Australien möglicherweise von bis zu 27 Meter hohen Tsunami-Wellen überschwemmt.

Sydney. Australien ist vor rund 300.000 Jahren infolge eines gewaltigen Unterwasser-Erdrutsches am Great Barrier Reef möglicherweise von einer riesigen Flutwelle überschwemmt worden. Wie Wissenschafter mitteilten, löste der anscheinend durch ein Beben verursachte Abbruch am Kontinentalschelf Australiens vermutlich einen Tsunami aus, der mit bis zu 27 Metern auf die Ostküste traf. Die Hinweise auf die Naturkatastrophe wurden demnach bei der Erstellung eines dreidimensionalen Kartenbilds des Korallenriffs gefunden. Aus dem Kontinentalschelf Australiens sei damals rund 75 Kilometer vor der Küste ein „riesiges Stück“ von 20 Kilometern Länge und acht Kilometern Tiefe herausgebrochen, sagte Robin Beaman von der James-Cook-Universität. Mit 32 Kubikkilometern seien die ins Rutschen geratenen Erdmassen rund 30 Mal so groß gewesen wie der Uluru, sagte Beaman mit Blick auf den auch als Ayers Rock bekannten Monolithen in der australischen Wüste.
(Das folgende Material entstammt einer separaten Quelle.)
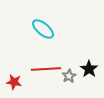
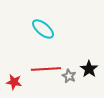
gray star: rotated 16 degrees counterclockwise
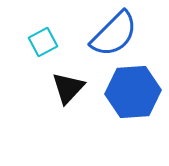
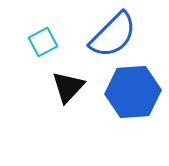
blue semicircle: moved 1 px left, 1 px down
black triangle: moved 1 px up
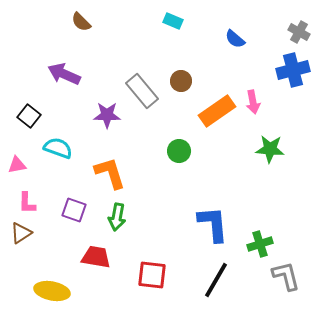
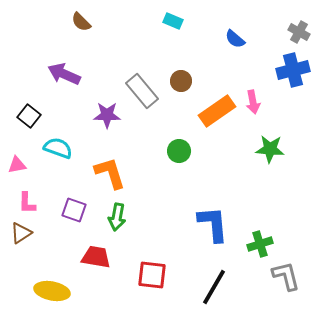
black line: moved 2 px left, 7 px down
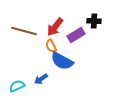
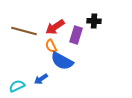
red arrow: rotated 18 degrees clockwise
purple rectangle: rotated 42 degrees counterclockwise
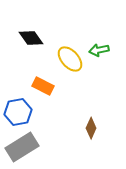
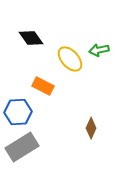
blue hexagon: rotated 8 degrees clockwise
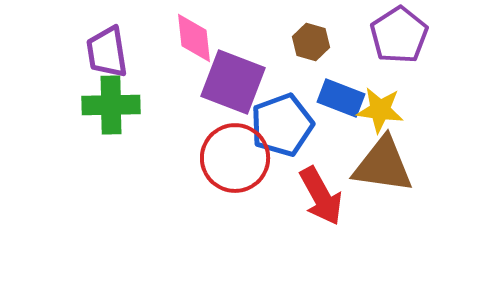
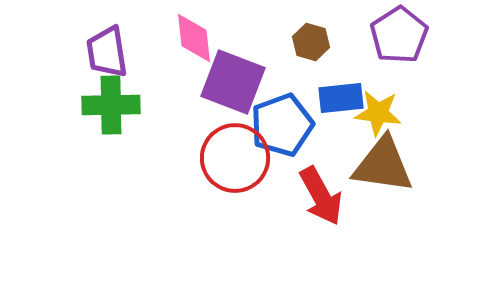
blue rectangle: rotated 27 degrees counterclockwise
yellow star: moved 2 px left, 3 px down
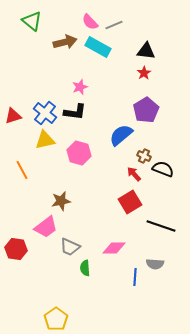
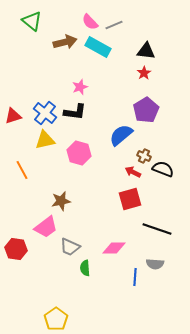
red arrow: moved 1 px left, 2 px up; rotated 21 degrees counterclockwise
red square: moved 3 px up; rotated 15 degrees clockwise
black line: moved 4 px left, 3 px down
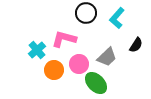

Die Wissenschafter, die ihren Fund im Fachmagazin „Marine Geology“ dokumentierten, untersuchten zur zeitlichen Einordnung der Katastrophe fossile Kaltwasserkorallen aus einer Wassertiefe von 1,17 Kilometern. Die ältesten Korallen waren demnach rund 302.000 Jahre alt.

Dramatische Auswirkungen hatte der Tsunami nach Ansicht der Forscher vermutlich nicht: Das Great Barrier Reef habe schon damals wie ein riesiger „Wellenbrecher“ gewirkt, sagte Beaman.